Snarky replies? Feels like home. On that note, my apologies if my previous reply had some snark to it.
I was thinking about my reply. Some time ago I took the liberty of making the wiki page about "My camera isn't ported." a little more friendly. But its still a bit dismissive.
Good to hear the port work isn't too bad. I work in the hardware verification field, while hardware designs are still in the code phase, so I can do coding. I also spent some time in web dev doing object-oriented PHP and MySQL. The trick is doing software development. I'm not used to SVN, development environments, and the like. I do VIM on a Unix command line and that's about it. So we'll see how long it takes me to ramp up.

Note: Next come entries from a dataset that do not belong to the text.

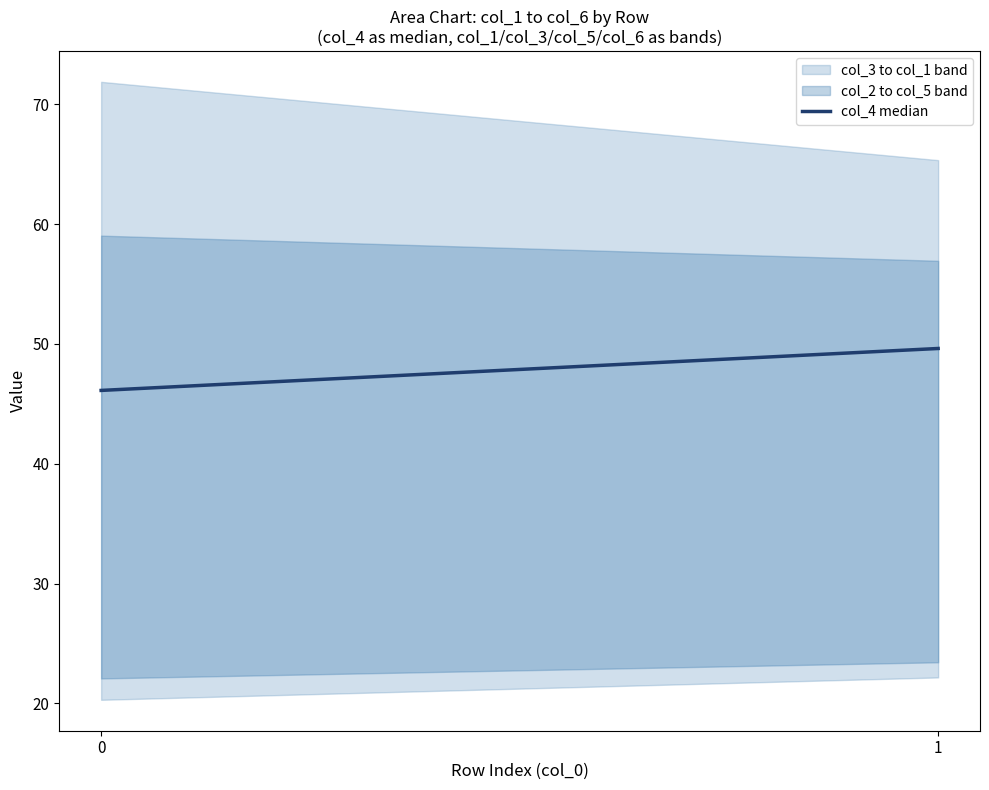

How many values are below 49?

1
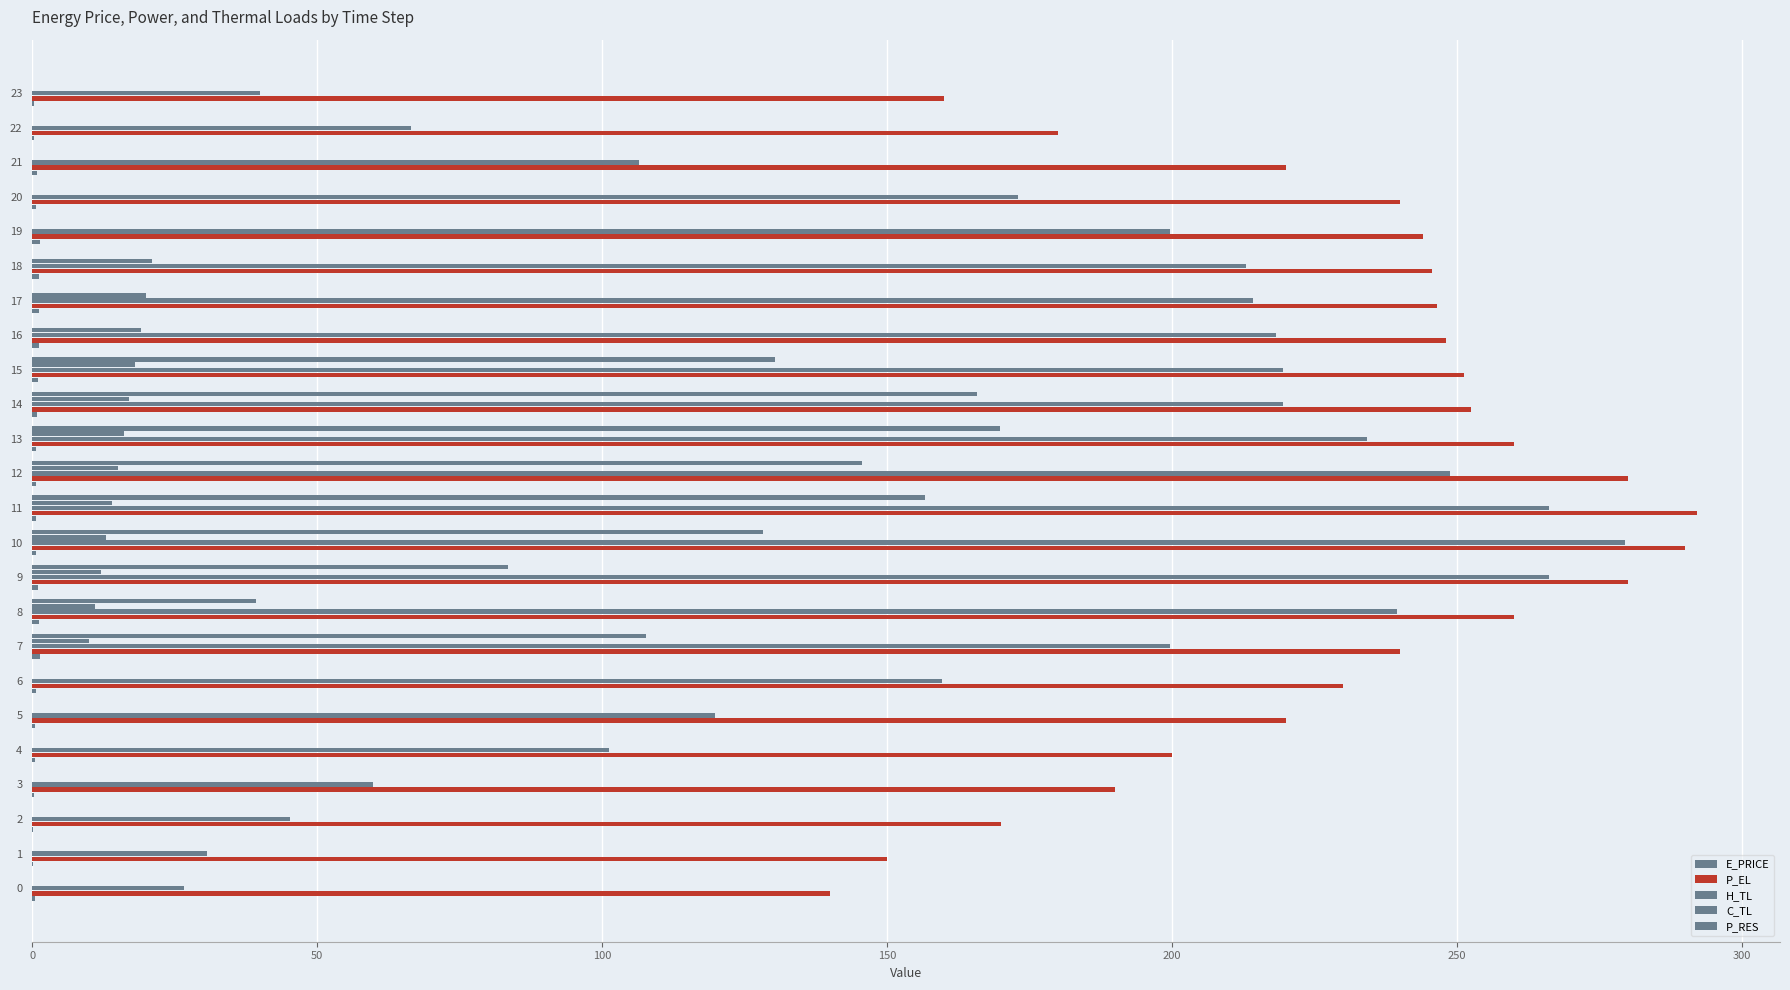

How many values in the C_TL series exceed 9?

12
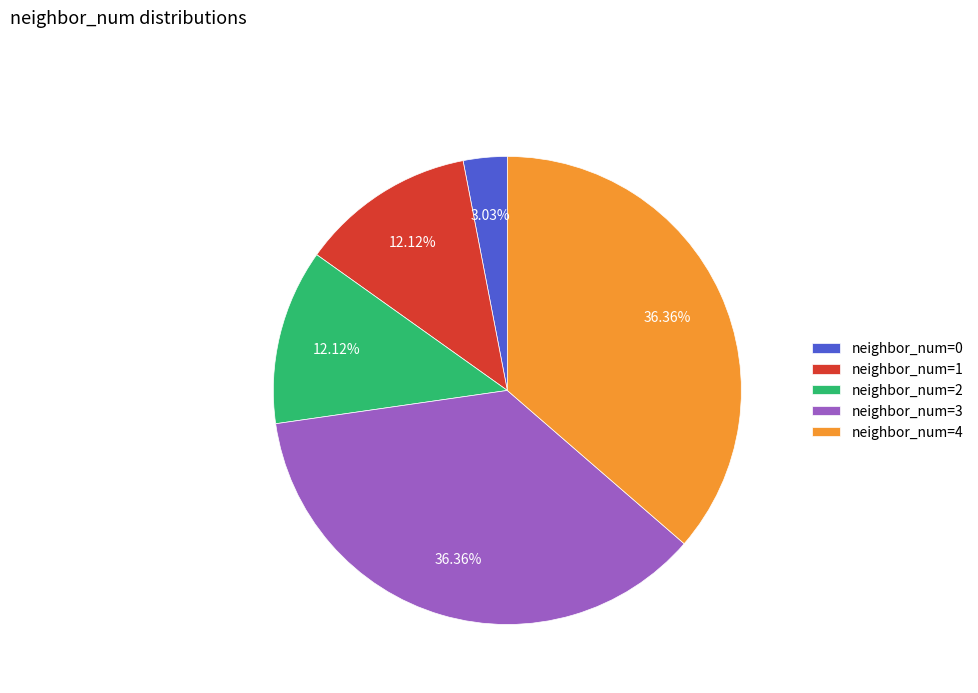

How many segments does this pie chart have?

5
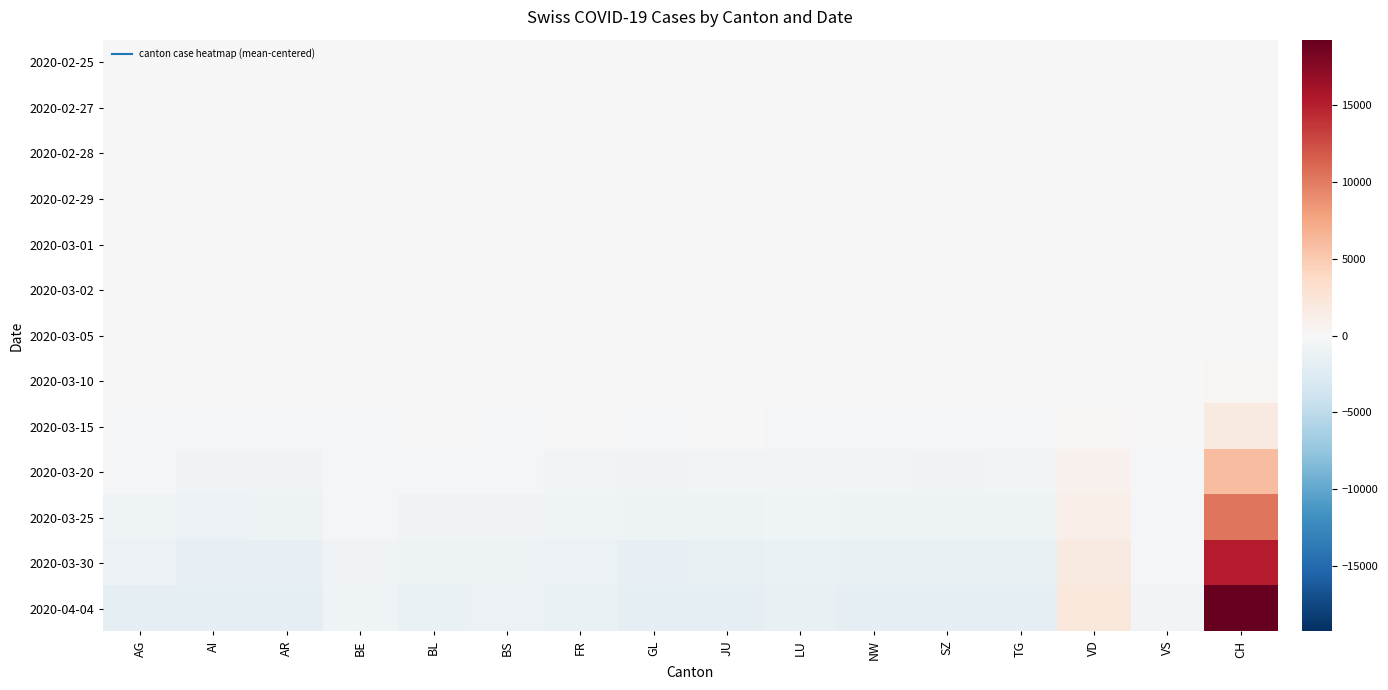

What is the total value across all series at VD?

6266.4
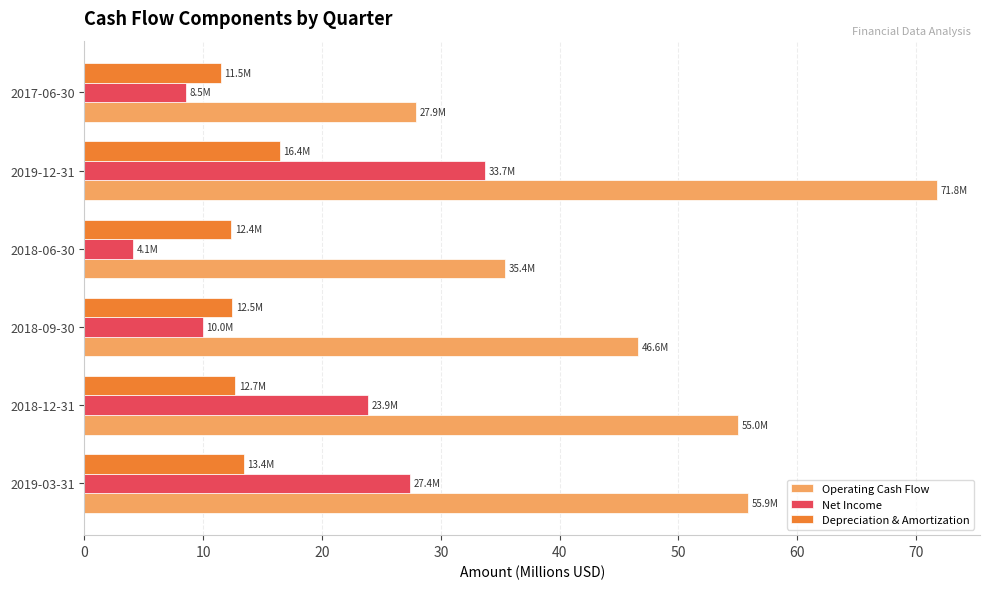

What are all the series names shown in the legend?

Operating Cash Flow, Net Income, Depreciation & Amortization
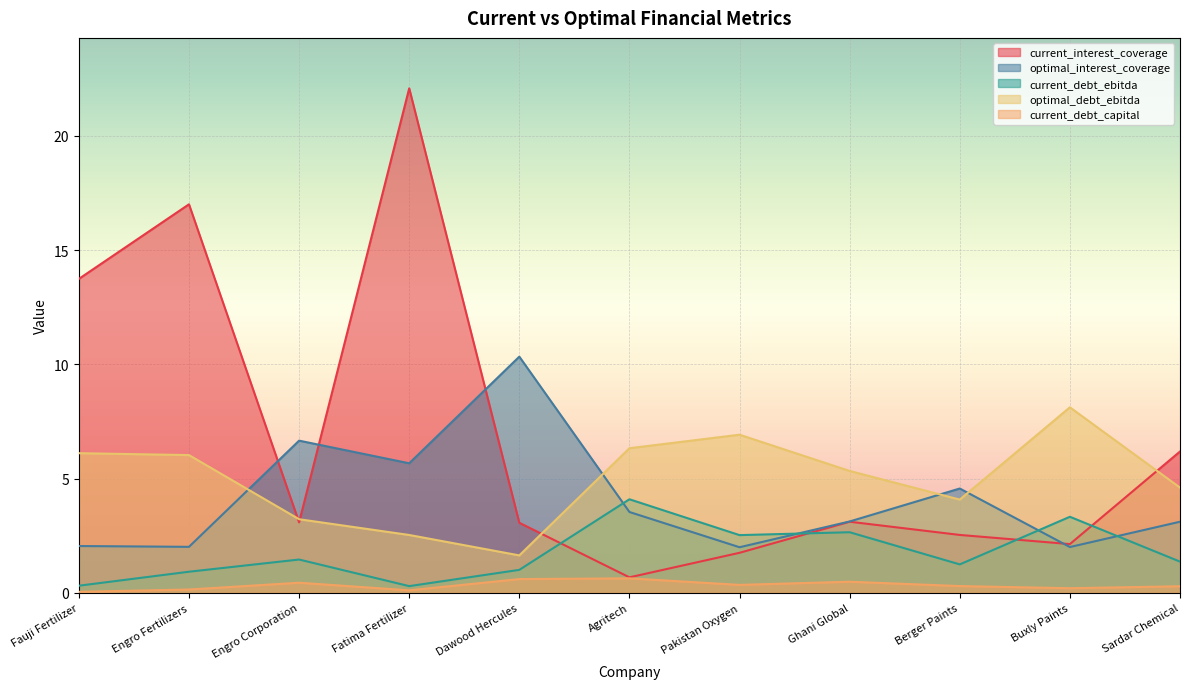

At how many categories does at least one series exceed 4?

11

If you can handle VIM, you are probably already in the elite of of CHDK developers. But seriously, a little knowledge of C and assembler (preferrable ARM) makes a huge difference. There have been a couple of ports recently by people who claimed to have no software experience but it was not pretty.
Frankly, I either learn or take a loss on purchasing a Canon camera that doesn't quite do what I want it to. There's a fair bit of chromatic aberration on contrasting spots in the shot, but that's acceptable for a point-and-shoot, and shooting in RAW would let me clean a lot of that up if I care about the shot. So... the video length limit is the only real holdout.
Well, depending on your hourly rate expectations, you can probably buy a couple of top of the line P&S cameras or a great DSLR for what this project will cost you in time. Unless you are like the other crazy people around here who actually enjoy this stuff.
Also, the video time limit solutions so far are not great. Mostly you use a script to restart the video just before it has times out. You end up with multiple files with a brief gap between them.
RAW is another subject of hot debate. The RAW images are not like those you get from a good DSLR. They are messy and need a lot of cleanup - which is what the P&S camera does before saving the image as a JPG. There was a challenge posted recently on the forum for a RAW image that looked better than the associated full resolution JPG after post-processing. Not sure anyone was able to show that.